Friday, April 10, 2015

Updating Dell Latitude E6440 bios without an operating system, plus fixing an "undetectable" hard drive

Dell seem to have introduced a feature which would have been very handy to have had 18 months ago. Just download the firmware executable to a USB stick's root directory, power on the laptop and press F12 for a boot menu. There you should see (at least at the A07 revision) a BIOS upgrade option. After entering the BIOS admin password you are passed to a basic update screen which allows you to browse the file systems the BIOS can see (the stick I used was NTFS and the local HDD was non functional at the time) then select the executable and run it.

On a side note, the E6440 (in our config) runs an mSATA mounted on a 7mm frame to fit the SATA HDD bay. While this keeps things nice and light, this did cause me to run into an issue that does come up now and then, which is that the SATA connectors don't line up correctly and the disk is not detected.
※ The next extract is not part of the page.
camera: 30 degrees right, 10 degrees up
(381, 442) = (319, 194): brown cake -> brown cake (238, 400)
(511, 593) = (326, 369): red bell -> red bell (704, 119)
In this case, the laptop had been disassembled to deal with the effects of a fall and on reassembly the BIOS would not detect the drive.
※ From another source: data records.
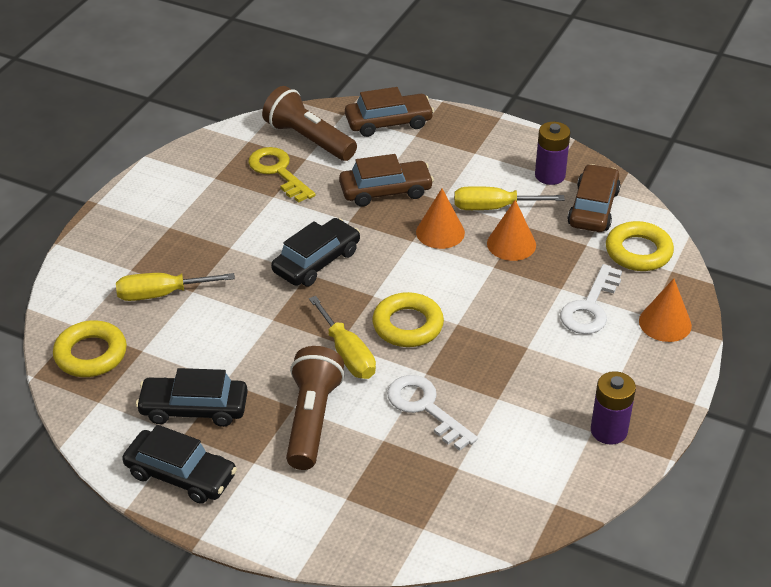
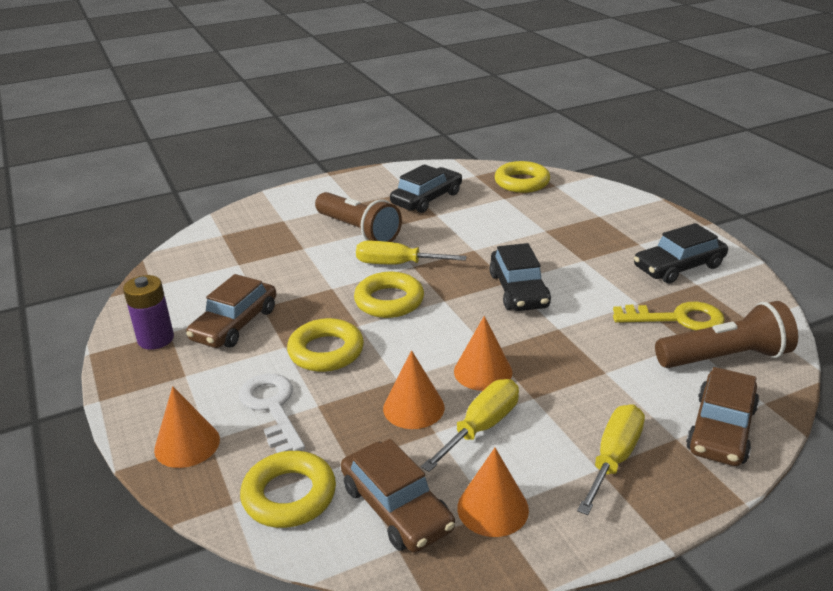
camera: 130 degrees right, 10 degrees down
(161, 294) = (555, 218): yellow screwdriver -> yellow screwdriver (614, 458)
(180, 475) = (381, 181): black car -> black car (678, 267)
(385, 191) = (584, 368): brown car -> brown car (235, 324)
(425, 408) = (302, 273): white key -> none
(507, 320) = (326, 351): none -> yellow ring
(550, 175) = (492, 508): purple battery -> orange cone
When we were retrofitting 7mm Kingston SSDs into bays designed for 9mm SATA drives on E6320s and E6420s, we used the 2mm plastic shims provided to deal with this - it also happened with 7mm factory supplied HDDs sometimes. The same solution was employed here - a spare shim applied against the top side of the mSATA-SATA adapter frame allowed the frame's SATA connectors to properly connect to the receptacle in the laptop chassis. It's a bit annoying to have had to do this once again for a factory component, but at least the laptop is functional again.